Ese ideal era reivindicador de su sentido sagrado del verso y sin duda marcaría un hito trascendente para Chile e Iberoamérica; sin embargo, no se alcanzó a realizar esta interesante iniciativa. El plan lo tenía tan claro, que entiendo hoy ese lúcido deseo como una tarea pendiente y que pudiera ser un sentido futuro homenaje a su vertiente más filosófica.
Hace algunos años lo visité en Chillán, donde Rojas sin esfuerzo encontraba el libro preciso en medio de millares de volúmenes, rodeado de recuerdos de los países que fueron testigos de su travesía, como la famosa cama china, con espejos de tres siglos, traída de Beijing. Todo ello dispuesto en una casa larga y continua como un tren, cuyos vagones ocultaban sorprendentes secretos, que al paso se iban revelando en una sucesión que parecía reflejar su trayectoria, rematada en un rosedal y un mirador.

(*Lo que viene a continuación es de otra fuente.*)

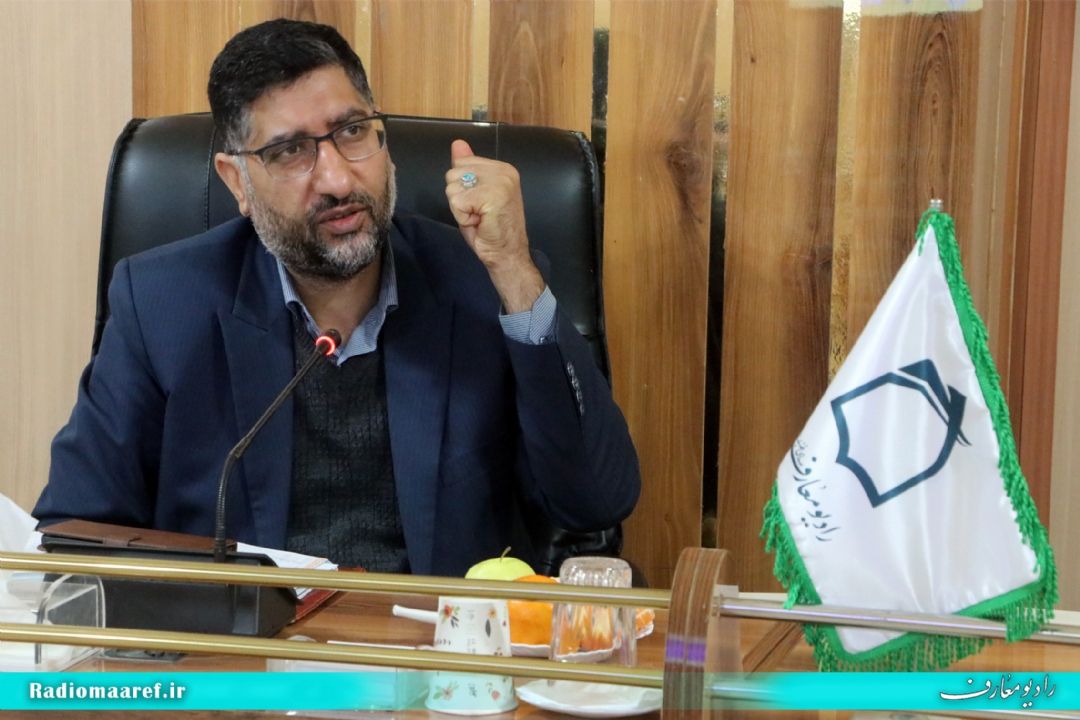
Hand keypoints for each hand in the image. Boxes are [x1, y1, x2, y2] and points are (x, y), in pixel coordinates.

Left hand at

También lo visitaba en su secreto refugio que bautizó con uno de sus poemas, “El Torreón del Renegado”, situado camino a las termas, donde encontré ejemplares de la revista “Vuelta”, fundamental en la difusión de su poesía, en la época en que estrechó amistad con Octavio Paz y el grupo enlazado a esa significativa publicación literaria. Poeta de lo real e imaginario, asomado al barranco sobre un río al que siempre regresa, para conjurar los exilios con su afanoso grito “Chillán de Chile arriba”.

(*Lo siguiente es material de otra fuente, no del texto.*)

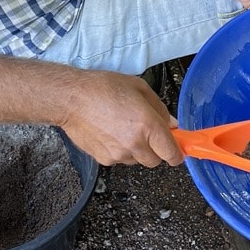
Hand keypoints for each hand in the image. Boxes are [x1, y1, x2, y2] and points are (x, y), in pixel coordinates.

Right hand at [56, 70, 183, 167]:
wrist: (72, 99)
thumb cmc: (102, 89)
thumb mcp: (139, 88)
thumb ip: (160, 109)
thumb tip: (171, 124)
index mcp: (148, 126)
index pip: (172, 154)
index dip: (177, 153)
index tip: (178, 150)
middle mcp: (135, 144)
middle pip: (155, 161)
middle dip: (155, 150)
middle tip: (147, 133)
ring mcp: (118, 154)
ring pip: (137, 161)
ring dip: (137, 150)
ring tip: (124, 129)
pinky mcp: (104, 159)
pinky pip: (120, 160)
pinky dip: (120, 151)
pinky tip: (111, 134)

Con motivo de su centenario, he tenido el honor de dar varias ponencias sobre su vida, obra y legado en la Universidad de Santiago de Compostela, en el campus de Lugo, y en la XIX Cumbre Poética Iberoamericana en la Universidad de Salamanca, en España. También fui invitado a inaugurar el simposio “Nacimiento del Relámpago”, con una clase solemne, en el Teatro Municipal de Chillán.
Su voz sonora, vibrante, recitando desde el alma los versos de Pound, de Hölderlin, del tormentoso Vallejo o de su admirado Virgilio, nos acompañará largamente, así como el recuerdo de su animada presencia, que forjó una poesía que corre como una vertiente de amplio registro y múltiples variantes, donde podemos encontrar la ternura, el deseo, lo pagano o lo mitológico, junto al atributo, la fuerza, el poderío y la belleza de los grandes poetas del último siglo.

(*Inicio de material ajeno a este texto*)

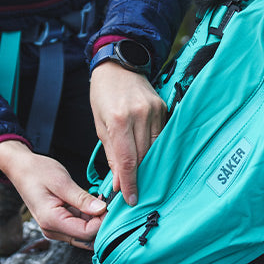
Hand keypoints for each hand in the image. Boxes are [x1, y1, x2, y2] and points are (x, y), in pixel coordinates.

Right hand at [0, 140, 105, 249]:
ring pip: (84, 234)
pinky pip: (79, 227)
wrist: (21, 169)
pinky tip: (93, 203)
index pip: (87, 233)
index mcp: (52, 221)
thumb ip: (82, 198)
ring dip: (96, 220)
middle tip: (110, 203)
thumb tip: (102, 210)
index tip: (111, 205)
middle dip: (101, 223)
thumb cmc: (37, 172)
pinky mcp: (58, 224)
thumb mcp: (62, 182)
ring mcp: (55, 229)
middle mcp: (52, 230)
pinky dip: (89, 218)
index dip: (103, 221)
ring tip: (102, 201)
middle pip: (87, 238)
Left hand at [89, 62, 166, 205]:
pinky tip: (151, 158)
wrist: (118, 64)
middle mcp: (140, 115)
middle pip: (144, 156)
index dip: (130, 183)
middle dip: (138, 177)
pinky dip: (155, 149)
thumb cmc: (103, 94)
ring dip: (149, 165)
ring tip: (143, 178)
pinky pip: (161, 136)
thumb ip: (111, 153)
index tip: (130, 199)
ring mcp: (155, 110)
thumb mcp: (99, 124)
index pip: (128, 160)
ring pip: (155, 148)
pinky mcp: (163, 108)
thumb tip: (118, 181)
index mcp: (119, 119)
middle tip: (133, 193)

Desde hoy Gonzalo Rojas, junto a Neruda, Mistral, Huidobro, de Rokha, Parra y otros cíclopes, pasa a formar parte del numen inmortal de los Poetas de Chile, que han llevado nuestro nombre alrededor del mundo, y Rojas lo hizo siempre con su querida gorra marinera, suspensores y bufanda roja, como otro signo de rebeldía de este alumbrador de palabras que nos mostró el otro lado de las cosas.
Con su muerte el firmamento se hace más vasto y sus versos renacen a la eternidad.
Nota: Este texto fue publicado previamente en el nº 17 de la revista Quinchamalí, editada por la Universidad del Bío Bío; Chillán, Chile, 2017. Actualizado en febrero de 2021, en Santiago de Chile.